• [GIVEN RECORDS]:

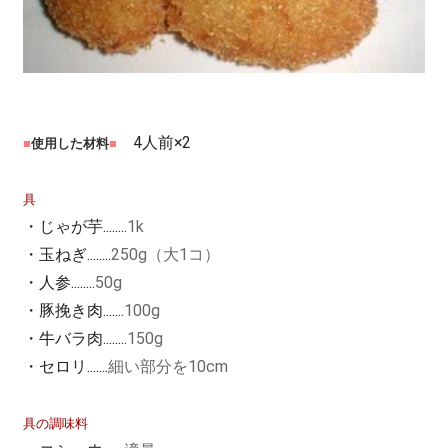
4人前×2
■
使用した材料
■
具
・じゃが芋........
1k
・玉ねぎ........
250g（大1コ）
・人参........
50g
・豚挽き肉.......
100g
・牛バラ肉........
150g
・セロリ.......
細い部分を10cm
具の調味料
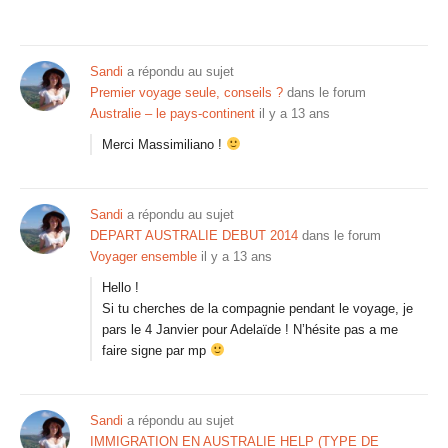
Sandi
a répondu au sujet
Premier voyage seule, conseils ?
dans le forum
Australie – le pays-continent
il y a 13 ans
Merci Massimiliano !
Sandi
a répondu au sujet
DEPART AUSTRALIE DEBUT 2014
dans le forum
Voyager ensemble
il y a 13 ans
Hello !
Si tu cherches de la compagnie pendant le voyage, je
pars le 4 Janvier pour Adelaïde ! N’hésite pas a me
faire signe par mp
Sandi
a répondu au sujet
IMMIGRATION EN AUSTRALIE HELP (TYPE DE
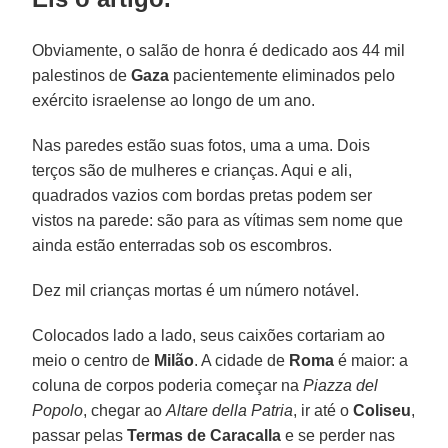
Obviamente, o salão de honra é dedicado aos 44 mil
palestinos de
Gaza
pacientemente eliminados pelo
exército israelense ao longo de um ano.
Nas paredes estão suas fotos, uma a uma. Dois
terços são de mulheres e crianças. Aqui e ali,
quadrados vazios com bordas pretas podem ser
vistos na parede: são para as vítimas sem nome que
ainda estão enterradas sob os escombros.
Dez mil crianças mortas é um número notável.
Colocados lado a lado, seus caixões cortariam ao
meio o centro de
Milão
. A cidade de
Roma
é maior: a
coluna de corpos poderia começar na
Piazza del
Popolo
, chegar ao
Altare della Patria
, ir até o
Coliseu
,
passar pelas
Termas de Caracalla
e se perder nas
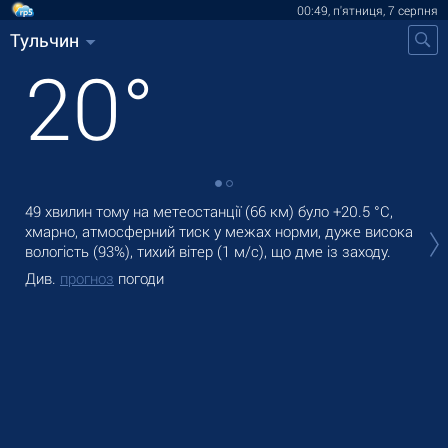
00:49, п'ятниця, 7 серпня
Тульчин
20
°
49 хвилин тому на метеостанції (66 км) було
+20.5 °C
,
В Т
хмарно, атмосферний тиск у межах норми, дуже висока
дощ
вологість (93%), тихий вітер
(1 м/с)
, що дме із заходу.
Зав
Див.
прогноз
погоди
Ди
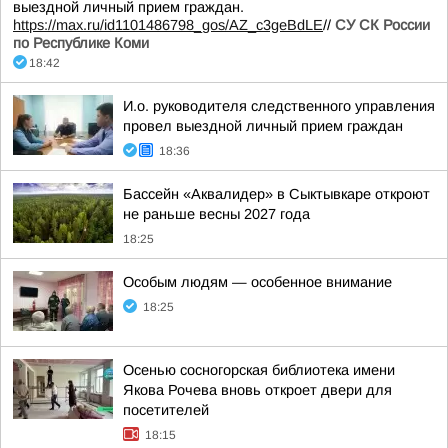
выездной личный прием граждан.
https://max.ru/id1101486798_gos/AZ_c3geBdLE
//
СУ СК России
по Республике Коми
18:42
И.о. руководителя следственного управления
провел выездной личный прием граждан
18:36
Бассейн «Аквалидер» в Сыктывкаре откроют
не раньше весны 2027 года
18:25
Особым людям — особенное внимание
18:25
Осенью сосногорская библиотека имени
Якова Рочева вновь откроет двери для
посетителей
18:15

• [ASSIGNED TASK]: Among the records above, find each line holding the string "личный" and pull it out.

• [TASK RESULT]:
выездной личный прием граждан.
провел выездной личный прием граждан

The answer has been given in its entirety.